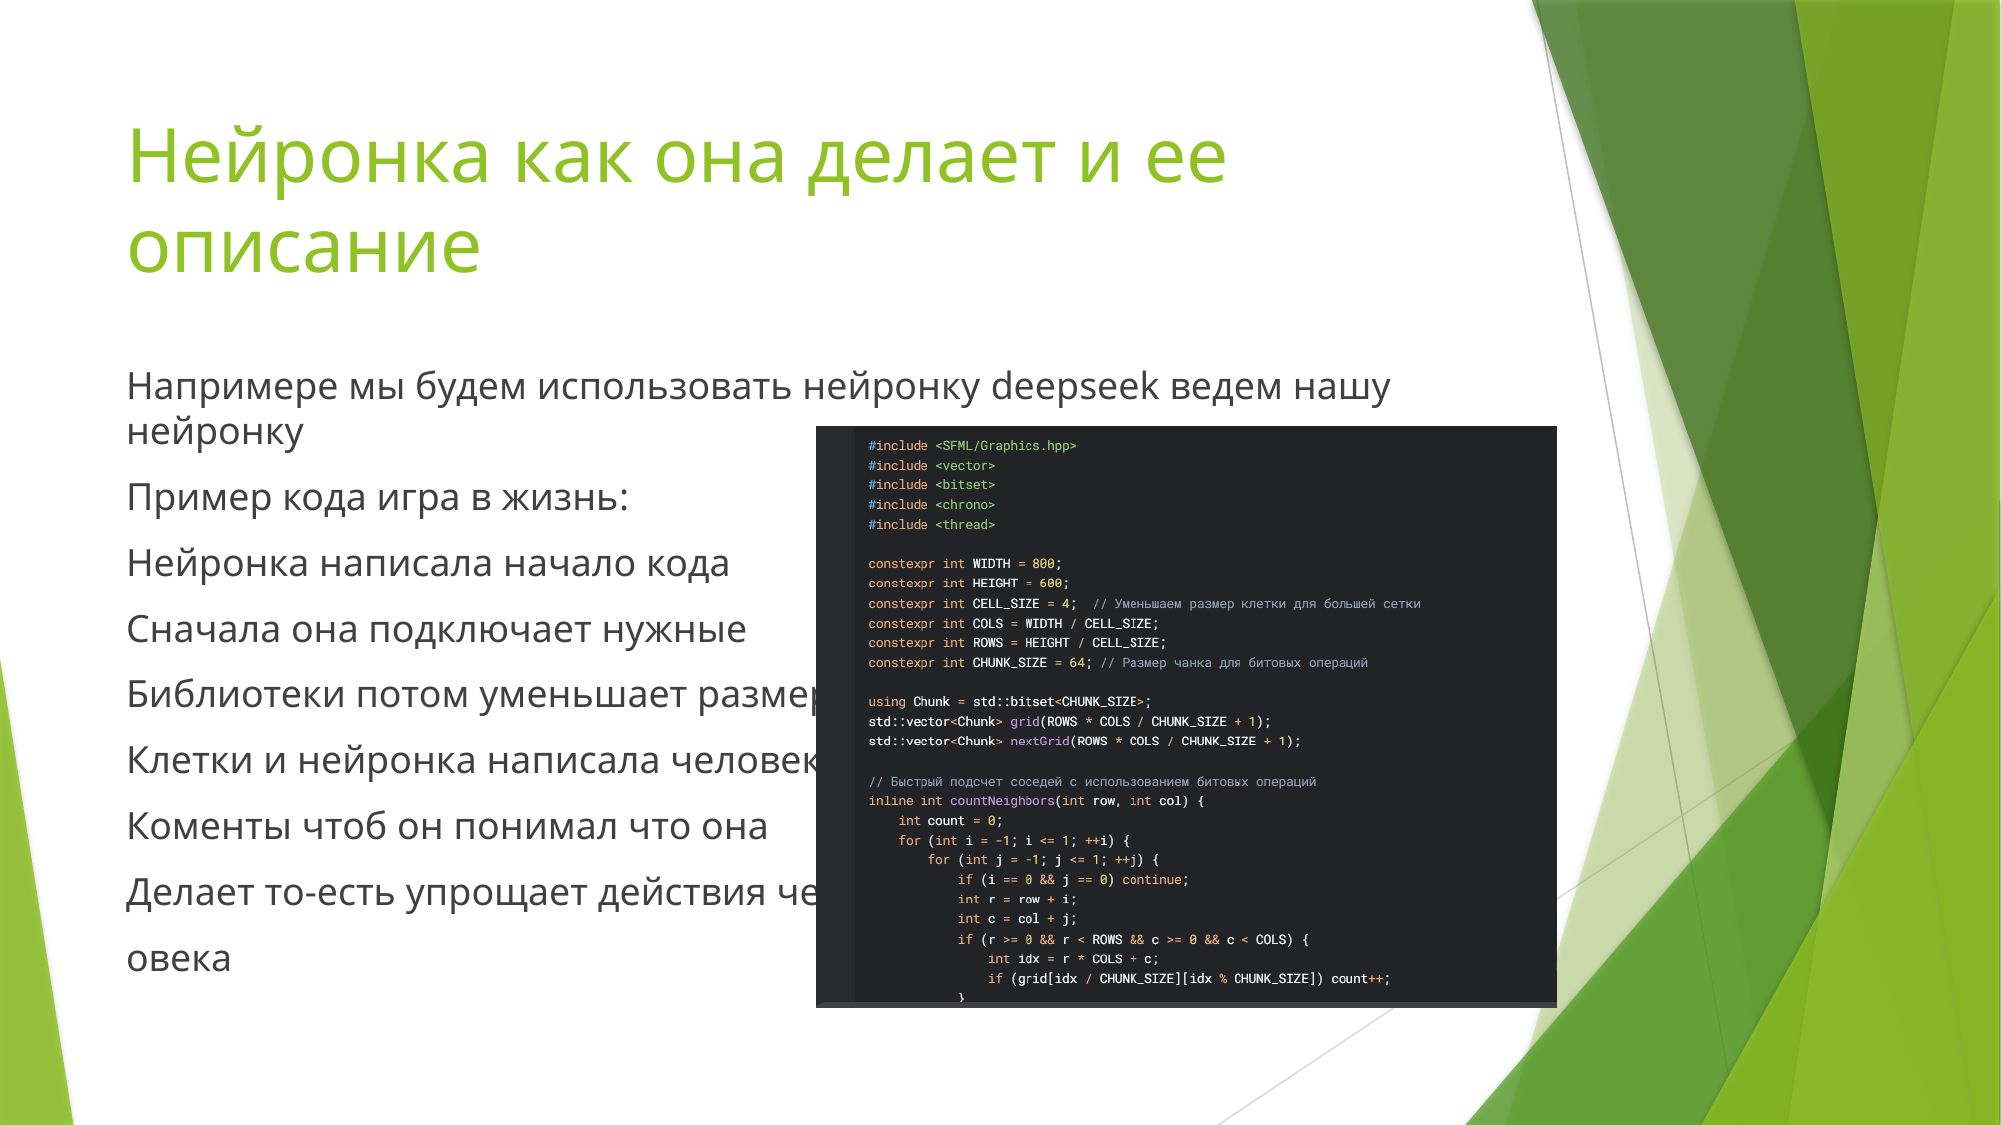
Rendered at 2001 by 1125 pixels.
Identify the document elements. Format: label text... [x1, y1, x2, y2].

title Нейронка как она делает и ее описание [111, 99, 1522, 317]
list Напримере мы будем использовать нейронку deepseek ведем нашу нейронку Пример кода игра в жизнь: Нейронка написала начало кода Сначала она подключает нужные Библиотеки потом уменьшает размер Клетки и нейронка написала человеку Коменты чтоб он понимал что она Делает то-есть упрощает действия чел овека [111, 354, 1522, 992]
picture [815, 425, 1558, 1008]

════

DIRECTIVE
Output the data above exactly; pictures do not belong in the copy.

TASK OUTPUT
Rendered at 2001 by 1125 pixels.
Identify the document elements. Format: label text... [x1, y1, x2, y2].

title Нейронка как она делает и ее описание [111, 99, 1522, 317]
list Напримере мы будем использовать нейронку deepseek ведем нашу нейронку Пример кода игра в жизнь: Нейронка написала начало кода Сначала она подключает нужные Библиотеки потом уменьшает размер Клетки и нейронка написала человеку Коменты чтоб он понимал что она Делает то-есть упрощает действия чел овека [111, 354, 1522, 992]
picture [815, 425, 1558, 1008]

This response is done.